JAKARTA – Presiden Rusia Vladimir Putin mengimbau warga Rusia tidak panik saat nilai tukar rubel anjlok ke level terendah dalam dua tahun. Namun, para analis khawatir dengan situasi ini.
Situasi terkendali dan sama sekali tidak ada alasan untuk panik, kata Putin, demikian laporan RIA Novosti dilansir Business Insider, Sabtu (30/11/2024).
Menurut Putin, penurunan rubel tidak hanya disebabkan oleh inflasi, tetapi juga dengan faktor lain, seperti pembayaran anggaran, fluktuasi harga minyak, dan indikator musiman.
Mata uang Rusia diperdagangkan pada 114 rubel per dolar AS pada hari Rabu, level terendah sejak Maret 2022, tak lama setelah invasi ke Ukraina dimulai. Pada awal Agustus, nilai tukarnya berada di kisaran 84 rubel terhadap dolar AS, yang berarti mata uang tersebut telah terdepresiasi sebesar 36% dalam waktu kurang dari empat bulan. Sementara itu, pada hari Jumat, 1 dolar AS bernilai sekitar 108 rubel.
Bank Sentral Rusia mengambil tindakan untuk mendukung jatuhnya rubel. Bank sentral menunda pembelian mata uang asing di pasar domestik hingga akhir tahun untuk mengurangi volatilitas.
Penurunan terbaru rubel terjadi setelah AS menjatuhkan sanksi terhadap Gazprombank, salah satu pemberi pinjaman terbesar Rusia. AS membatasi kemampuan bank-bank ini untuk mengakses pasar keuangan global dan melakukan pembayaran energi.
Rusia juga menembakkan rudal hipersonik ke Ukraina pekan lalu, setelah musuh-musuhnya menembakkan rudal ke sasaran di wilayah Rusia untuk pertama kalinya. Peningkatan ini telah menimbulkan kekhawatiran akan kemerosotan ekonomi lebih lanjut.
Melemahnya rubel bermanfaat bagi eksportir Rusia karena barang mereka menjadi lebih kompetitif di pasar dunia. Namun, hal ini juga mengancam percepatan inflasi dengan menaikkan biaya impor, sehingga pengecer tidak punya pilihan selain menaikkan harga. Inflasi yang terus-menerus mendorong bank sentral Rusia menaikkan suku bunga utama menjadi 21%, level tertinggi sejak tahun 2003.

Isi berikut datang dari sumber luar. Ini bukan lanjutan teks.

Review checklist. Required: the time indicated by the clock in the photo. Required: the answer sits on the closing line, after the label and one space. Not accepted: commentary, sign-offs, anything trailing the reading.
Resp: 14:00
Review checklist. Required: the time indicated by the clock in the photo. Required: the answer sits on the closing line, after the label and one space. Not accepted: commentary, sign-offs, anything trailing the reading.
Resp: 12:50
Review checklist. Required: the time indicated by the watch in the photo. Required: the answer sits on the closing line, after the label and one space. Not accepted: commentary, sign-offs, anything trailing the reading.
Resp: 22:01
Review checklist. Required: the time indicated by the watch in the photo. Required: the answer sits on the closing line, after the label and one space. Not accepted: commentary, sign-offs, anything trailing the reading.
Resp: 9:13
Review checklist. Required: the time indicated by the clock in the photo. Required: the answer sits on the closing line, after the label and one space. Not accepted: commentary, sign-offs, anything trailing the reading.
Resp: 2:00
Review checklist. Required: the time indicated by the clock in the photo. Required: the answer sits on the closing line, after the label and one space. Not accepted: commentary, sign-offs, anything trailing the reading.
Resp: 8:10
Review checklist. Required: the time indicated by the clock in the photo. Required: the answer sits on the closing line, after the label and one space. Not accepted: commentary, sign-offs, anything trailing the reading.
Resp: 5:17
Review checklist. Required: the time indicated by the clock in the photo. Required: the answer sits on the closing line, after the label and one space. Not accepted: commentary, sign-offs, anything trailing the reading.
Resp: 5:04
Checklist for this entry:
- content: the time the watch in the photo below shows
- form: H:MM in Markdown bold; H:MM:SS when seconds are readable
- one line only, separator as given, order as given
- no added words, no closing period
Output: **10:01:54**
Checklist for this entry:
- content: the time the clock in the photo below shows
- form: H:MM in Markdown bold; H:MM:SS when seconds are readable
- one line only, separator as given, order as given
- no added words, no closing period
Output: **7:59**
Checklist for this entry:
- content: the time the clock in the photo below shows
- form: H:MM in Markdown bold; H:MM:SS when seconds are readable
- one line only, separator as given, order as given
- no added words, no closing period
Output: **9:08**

Perekonomian Rusia terpukul oleh sanksi-sanksi Barat yang diberlakukan setelah invasi Putin ke Ukraina, dan pendapatan energi turun hampir seperempat tahun lalu. Negara-negara lain, seperti India, malah membeli minyak Rusia, sehingga mengurangi dampak pembatasan harga dan sanksi lainnya.